Yep. It's part of a goaltender's job to fight through a screen to find the puck, control it, and prevent rebounds from going right to the guy in front. It's also part of the defense's job to stay close enough to tie up his stick or clear the puck after the goalie makes the initial save.
One screen isn't easy to fight through, but it's part and parcel of being a good goaltender. Fighting through two screens is next to impossible. Putting a second body directly into the goalie's line of sight basically takes away any ability for him to make a save. At that point, it's all just about guessing and blind luck and just hoping that the puck hits something or goes wide.

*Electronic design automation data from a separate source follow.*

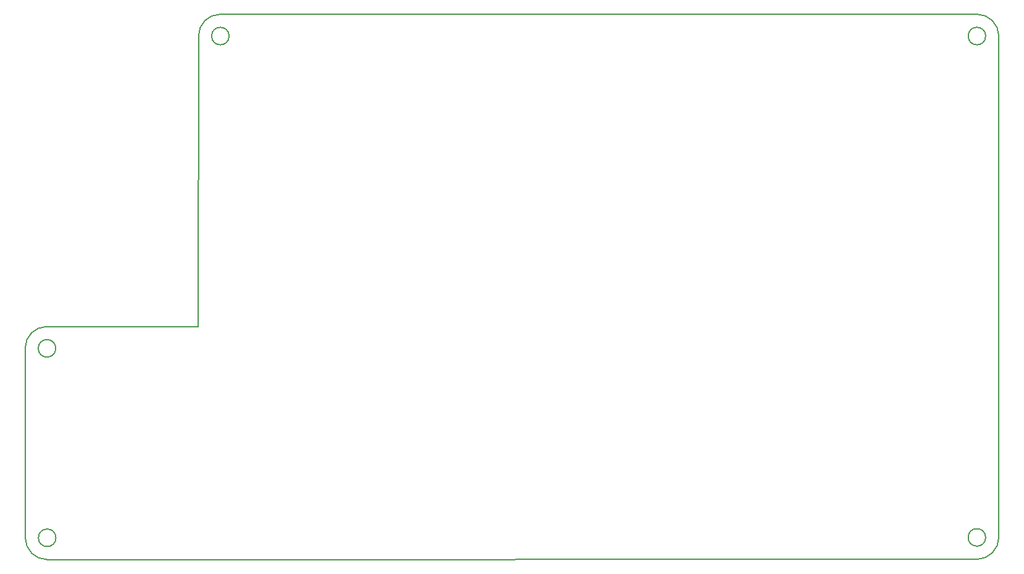
<source format=gbr>
G04 #@! TF.GenerationSoftware,KiCad,Pcbnew,(5.1.4)-1*
G04 #@! TF.CreationDate,2020-11-17T13:56:55-05:00*
G04 #@! TF.ProjectId,base,62617365-2e6b-4696-9361-645f70636258,rev?*
G04 #@! TF.SameCoordinates,Original*
G04 #@! TF.FileFunction,Profile,NP*
%FSLAX46Y46*%
G04 Gerber Fmt 4.6, Leading zero omitted, Abs format (unit mm)*
G04 Created by KiCad (PCBNEW (5.1.4)-1) date 2020-11-17 13:56:55*
%MOMM*%
%LPD*%
G04 APERTURE LIST*
%ADD10C,0.200000*%
G04 APERTURE END LIST*
D10*
X150641086Y-53048579D02*
G75*
G03X150641086Y-53048579I-1200000J0D01*
G01*
X46859563Y-53048579D02*
G75*
G03X46859563Y-53048579I-1200000J0D01*
G01*
X150640632Y-121897763D02*
G75*
G03X150640632Y-121897763I-1200000J0D01*
G01*
X23106629Y-121945135D02*
G75*
G03X23106629Y-121945135I-1200000J0D01*
G01*
X23081825Y-95934335D02*
G75*
G03X23081825Y-95934335I-1200000J0D01*
G01*
X42659563Y-53047525D02*
G75*
G02X45659563Y-50048579I3000000J-1054D01*
G01*
X149441086Y-50048579D02*
G75*
G02X152441086Y-53048599I0J-3000000D01*
G01*
X152440632Y-121897783D02*
G75*
G02X149441746Y-124897763I-3000000J20D01*
G01*
X21907743Y-124945134D02*
G75*
G02X18906631Y-121947995I-1114J2999999D01*
G01*
X18881826Y-95937196D02*
G75*
G02X21881825Y-92934335I2999999J2861D01*
G01*
X18881827Y-95937196D02*
X18906631Y-121947995D01*
X21907744Y-124945134D02*
X149441746Y-124897763D01*
X152441086Y-53048599D02*
X152440632Y-121897783D01*
X45659563Y-50048579D02*
X149441086Y-50048579D01*
X42645550Y-92934335D02*
X42659563Y-53047525D01*
X21881825Y-92934335D02*
X42645550Y-92934335D01*
M02*

</source>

Obviously it's a good idea to move the screening forward, but there are some guys (like Holmstrom and Byfuglien) who just won't be moved without taking a penalty. So if you can't move him far enough away and all your doing is just standing there and doubling the goaltender's loss of vision (and doubling the oportunities for an unstoppable carom or deflection), you're only serving to drastically decrease the odds of a save. By leaving that guy relatively alone in front (still close enough to defend against a pass or rebound) you turn the rest of the zone into a 4-on-5, can outnumber the opposing forwards in puck battles, and take away more of their time and space.
It's how they beat Detroit. They didn't execute as well against Chicago, and Chicago's speed allowed them to win those puck battles anyway.
Originally Posted by
The speed the team lacked kept them from collecting pucks in the attacking zone, skating through the neutral zone, stopping them in the neutral zone and at the blue line. They were chasing and losing ground to the Hawks the entire series.
Constant turnovers at the blue line and needing 2-3 attempts to breakout of the zone didn't help either. Part of those turnovers were the result of the Hawks speed. Hell, the first goal of G2 was scored when Patrick Marleau lost a foot race for a loose puck to a guy who was laying down on the ice. Would've been a 2-on-none break, instead it was a neutral zone turnover and a goal against.